The Securities and Exchange Commission (SEC) has released updated accounting guidance to implement the agency's new rulemaking on the reporting of oil and natural gas reserves.

A Staff Accounting Bulletin (SAB), which was issued by the SEC's Office of Chief Accountant on Oct. 30, "revises or rescinds" a series of staff accounting interpretations to conform with the SEC's new rules and regulations for oil and natural gas production activities.

The latest SAB "is an administrative, housekeeping piece to implement the rule. The SEC is updating [its] accounting guidance" to be consistent with the rulemaking, which was issued in December 2008, said a spokeswoman with the American Petroleum Institute (API). "It's another important piece to move it all along," she said.

In the December 2008 rulemaking, the SEC significantly updated its reserve reporting requirements for oil and gas companies, enabling them to report probable and possible reserves along with proved reserves (see NGI, Jan. 5). The agency's prior rules allowed producers to disclose only "proved" reserves in their filings.

The SAB also conforms to the new rulemaking by "replacing the use of a year-end price when determining reserve quantities with the use of the average [spot] price during the 12-month period prior to the ending date of the period covered by the balance sheet." The average annual spot price applies solely to proved reserves, which must be reported to the SEC, the API spokeswoman said.

The SAB further reflects the SEC rulemaking by permitting for the first time the disclosure of probable and possible reserves to the agency, but it "does not provide a basis to present estimated values attributed to those reserve quantities." according to the bulletin. While proved reserves are required to be reported to the SEC, producers have the option of reporting probable and possible reserves, the SEC said. The SAB retains the existing definitions for proved and nonproved oil and gas reserves.
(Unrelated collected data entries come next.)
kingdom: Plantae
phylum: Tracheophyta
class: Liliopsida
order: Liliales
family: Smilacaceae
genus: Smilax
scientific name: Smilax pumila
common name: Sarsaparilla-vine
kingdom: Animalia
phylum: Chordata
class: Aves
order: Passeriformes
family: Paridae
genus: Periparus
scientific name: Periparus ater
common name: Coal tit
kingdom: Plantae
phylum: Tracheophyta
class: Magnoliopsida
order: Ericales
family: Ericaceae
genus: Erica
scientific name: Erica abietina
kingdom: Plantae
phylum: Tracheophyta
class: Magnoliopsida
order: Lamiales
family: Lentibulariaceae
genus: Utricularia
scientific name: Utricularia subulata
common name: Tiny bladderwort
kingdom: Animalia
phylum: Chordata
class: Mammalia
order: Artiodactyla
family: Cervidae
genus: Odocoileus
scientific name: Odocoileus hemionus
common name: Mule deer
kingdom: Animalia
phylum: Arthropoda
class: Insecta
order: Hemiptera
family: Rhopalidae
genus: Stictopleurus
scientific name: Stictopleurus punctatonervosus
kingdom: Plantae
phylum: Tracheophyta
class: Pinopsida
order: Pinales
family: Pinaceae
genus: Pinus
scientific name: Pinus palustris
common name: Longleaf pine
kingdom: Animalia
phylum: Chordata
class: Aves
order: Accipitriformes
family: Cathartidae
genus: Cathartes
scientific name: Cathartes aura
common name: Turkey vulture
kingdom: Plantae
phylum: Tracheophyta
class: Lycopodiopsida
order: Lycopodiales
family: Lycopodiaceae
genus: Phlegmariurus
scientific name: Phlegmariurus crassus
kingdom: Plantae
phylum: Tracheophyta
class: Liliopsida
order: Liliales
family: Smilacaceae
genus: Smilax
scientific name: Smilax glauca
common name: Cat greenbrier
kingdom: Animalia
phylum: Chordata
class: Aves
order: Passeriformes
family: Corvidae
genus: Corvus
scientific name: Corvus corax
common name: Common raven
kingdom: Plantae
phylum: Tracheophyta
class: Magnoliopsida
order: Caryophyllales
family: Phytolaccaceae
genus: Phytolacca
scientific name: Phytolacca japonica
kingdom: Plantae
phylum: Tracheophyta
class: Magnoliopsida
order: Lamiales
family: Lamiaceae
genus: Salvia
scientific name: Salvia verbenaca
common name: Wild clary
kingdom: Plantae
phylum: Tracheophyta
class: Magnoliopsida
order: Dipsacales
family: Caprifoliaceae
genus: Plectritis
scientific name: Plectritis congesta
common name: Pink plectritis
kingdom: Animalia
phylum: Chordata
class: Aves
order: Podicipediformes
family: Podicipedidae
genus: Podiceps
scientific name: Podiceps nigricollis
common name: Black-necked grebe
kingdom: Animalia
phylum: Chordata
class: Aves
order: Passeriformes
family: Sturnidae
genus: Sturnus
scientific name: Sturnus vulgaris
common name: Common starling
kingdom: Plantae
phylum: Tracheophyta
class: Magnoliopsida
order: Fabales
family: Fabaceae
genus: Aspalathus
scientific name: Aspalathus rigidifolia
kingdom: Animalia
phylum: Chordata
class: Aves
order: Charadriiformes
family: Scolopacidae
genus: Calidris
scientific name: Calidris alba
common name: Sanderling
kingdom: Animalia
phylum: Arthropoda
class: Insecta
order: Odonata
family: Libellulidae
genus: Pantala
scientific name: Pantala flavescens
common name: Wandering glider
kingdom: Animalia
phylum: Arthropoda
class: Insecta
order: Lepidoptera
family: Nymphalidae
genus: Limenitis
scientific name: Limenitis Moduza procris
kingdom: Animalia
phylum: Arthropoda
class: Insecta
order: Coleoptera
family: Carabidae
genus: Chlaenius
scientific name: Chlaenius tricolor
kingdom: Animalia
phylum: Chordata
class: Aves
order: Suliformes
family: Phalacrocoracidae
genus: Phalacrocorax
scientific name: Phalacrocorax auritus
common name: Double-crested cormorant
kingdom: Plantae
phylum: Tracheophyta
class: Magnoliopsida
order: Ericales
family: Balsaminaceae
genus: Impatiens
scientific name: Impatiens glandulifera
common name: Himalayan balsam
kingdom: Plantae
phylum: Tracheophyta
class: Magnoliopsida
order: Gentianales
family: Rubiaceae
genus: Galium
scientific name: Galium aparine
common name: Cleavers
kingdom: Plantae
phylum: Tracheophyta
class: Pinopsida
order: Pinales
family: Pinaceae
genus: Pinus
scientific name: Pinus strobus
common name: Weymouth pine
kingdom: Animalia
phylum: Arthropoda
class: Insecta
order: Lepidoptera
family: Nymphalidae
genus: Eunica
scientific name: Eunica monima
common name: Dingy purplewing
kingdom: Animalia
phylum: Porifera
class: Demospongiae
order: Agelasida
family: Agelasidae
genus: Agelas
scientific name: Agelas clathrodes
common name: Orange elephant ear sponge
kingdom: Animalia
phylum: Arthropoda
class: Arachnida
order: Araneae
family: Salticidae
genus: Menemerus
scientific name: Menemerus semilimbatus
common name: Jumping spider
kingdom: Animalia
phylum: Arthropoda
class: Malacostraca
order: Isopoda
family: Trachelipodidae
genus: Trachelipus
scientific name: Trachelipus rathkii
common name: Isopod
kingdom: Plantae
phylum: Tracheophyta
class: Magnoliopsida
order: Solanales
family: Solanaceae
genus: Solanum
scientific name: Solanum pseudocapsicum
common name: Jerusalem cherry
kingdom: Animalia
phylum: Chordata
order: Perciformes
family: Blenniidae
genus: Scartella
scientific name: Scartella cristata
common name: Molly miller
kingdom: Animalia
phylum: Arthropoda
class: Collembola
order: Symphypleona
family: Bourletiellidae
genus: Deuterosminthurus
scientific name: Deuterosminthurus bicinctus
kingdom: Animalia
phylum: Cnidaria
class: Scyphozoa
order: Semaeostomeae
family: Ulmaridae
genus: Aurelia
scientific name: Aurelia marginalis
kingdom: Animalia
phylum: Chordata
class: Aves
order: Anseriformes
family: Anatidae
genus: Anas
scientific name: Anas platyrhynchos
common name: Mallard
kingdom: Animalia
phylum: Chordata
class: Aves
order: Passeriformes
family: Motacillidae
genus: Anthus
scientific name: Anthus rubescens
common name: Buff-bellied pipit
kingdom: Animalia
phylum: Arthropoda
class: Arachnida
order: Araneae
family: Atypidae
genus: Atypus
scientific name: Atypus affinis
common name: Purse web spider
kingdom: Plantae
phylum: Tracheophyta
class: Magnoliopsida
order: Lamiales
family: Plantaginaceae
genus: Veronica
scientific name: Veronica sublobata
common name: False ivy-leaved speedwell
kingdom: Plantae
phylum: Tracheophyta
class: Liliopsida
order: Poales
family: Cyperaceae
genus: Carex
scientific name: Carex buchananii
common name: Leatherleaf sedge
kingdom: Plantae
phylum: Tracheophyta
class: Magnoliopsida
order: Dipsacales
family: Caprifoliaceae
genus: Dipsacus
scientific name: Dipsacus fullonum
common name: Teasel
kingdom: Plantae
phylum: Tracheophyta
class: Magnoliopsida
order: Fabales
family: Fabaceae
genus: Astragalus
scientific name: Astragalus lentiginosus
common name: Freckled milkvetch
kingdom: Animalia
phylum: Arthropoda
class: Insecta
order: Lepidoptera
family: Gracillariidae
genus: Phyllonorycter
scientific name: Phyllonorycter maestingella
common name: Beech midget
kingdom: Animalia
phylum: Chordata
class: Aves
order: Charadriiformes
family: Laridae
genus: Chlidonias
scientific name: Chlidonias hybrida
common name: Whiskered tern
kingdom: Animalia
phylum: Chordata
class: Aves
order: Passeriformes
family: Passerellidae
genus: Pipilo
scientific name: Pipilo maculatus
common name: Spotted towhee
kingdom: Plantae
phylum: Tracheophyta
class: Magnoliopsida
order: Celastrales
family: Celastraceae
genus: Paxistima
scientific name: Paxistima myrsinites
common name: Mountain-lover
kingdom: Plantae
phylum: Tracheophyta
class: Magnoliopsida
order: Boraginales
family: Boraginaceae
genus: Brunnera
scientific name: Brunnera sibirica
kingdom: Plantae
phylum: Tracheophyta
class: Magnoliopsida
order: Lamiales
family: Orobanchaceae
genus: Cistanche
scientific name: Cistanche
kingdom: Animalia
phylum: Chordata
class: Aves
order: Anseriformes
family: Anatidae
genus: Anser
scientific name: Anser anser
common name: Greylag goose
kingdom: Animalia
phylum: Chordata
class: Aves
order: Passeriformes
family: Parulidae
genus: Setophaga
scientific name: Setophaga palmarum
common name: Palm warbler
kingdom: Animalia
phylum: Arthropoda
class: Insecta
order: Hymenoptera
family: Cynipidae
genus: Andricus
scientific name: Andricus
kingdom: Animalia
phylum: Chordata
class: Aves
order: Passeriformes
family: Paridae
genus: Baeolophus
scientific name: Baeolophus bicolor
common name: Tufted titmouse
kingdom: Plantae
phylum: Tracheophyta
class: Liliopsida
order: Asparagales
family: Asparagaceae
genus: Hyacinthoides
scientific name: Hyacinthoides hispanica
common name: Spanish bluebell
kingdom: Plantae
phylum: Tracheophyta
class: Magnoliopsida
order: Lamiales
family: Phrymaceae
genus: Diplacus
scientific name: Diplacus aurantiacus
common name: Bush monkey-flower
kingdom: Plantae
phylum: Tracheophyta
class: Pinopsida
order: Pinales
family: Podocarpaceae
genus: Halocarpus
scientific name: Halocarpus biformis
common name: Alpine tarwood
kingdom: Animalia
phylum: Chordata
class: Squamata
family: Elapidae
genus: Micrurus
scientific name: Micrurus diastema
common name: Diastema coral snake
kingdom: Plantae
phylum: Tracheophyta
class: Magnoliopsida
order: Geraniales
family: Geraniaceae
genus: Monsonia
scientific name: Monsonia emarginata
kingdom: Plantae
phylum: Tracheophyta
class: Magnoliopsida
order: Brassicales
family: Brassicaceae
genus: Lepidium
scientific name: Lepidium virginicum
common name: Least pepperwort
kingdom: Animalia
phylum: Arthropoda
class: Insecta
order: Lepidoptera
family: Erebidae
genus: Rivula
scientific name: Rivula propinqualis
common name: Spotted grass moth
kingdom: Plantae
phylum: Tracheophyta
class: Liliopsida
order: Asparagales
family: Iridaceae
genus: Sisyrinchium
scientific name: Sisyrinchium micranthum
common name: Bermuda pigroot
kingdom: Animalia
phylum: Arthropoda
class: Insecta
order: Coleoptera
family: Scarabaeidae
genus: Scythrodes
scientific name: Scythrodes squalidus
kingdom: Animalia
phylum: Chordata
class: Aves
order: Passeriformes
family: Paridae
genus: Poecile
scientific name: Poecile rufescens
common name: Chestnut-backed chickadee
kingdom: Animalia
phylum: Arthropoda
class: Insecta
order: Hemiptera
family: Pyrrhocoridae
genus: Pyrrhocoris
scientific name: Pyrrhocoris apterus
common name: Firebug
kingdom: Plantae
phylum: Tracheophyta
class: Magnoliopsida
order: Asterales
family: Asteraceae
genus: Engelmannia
This move toward more expansive reporting of reserves reflects the "significant changes" in the oil and gas industry, including improved technology and alternate resources, since the adoption of the original reporting requirements, according to the agency.

The SAB also made changes to reflect the fact that the SEC's definition of "oil and gas producing activities" now includes the extraction of natural gas from coalbed methane. "This was a major change in the rule," the API spokeswoman said.

In addition to allowing the reporting of probable and possible reserves, the new SEC requirements will permit the use of new technologies to determine proved reserves if the technologies have been demonstrated empirically to lead to reliable conclusions about reserve volumes, the agency said. Producers also will be required to report the independence and qualifications of a reserves preparer or auditor, and file reports when a third party is relied upon to prepare reserves estimates or conducts a reserves audit.

The new rulemaking and accounting guidance take effect Jan. 1, 2010, and will apply to reserves in the current year. Producers' Form 10-Ks will be due at the end of February, the API spokeswoman said.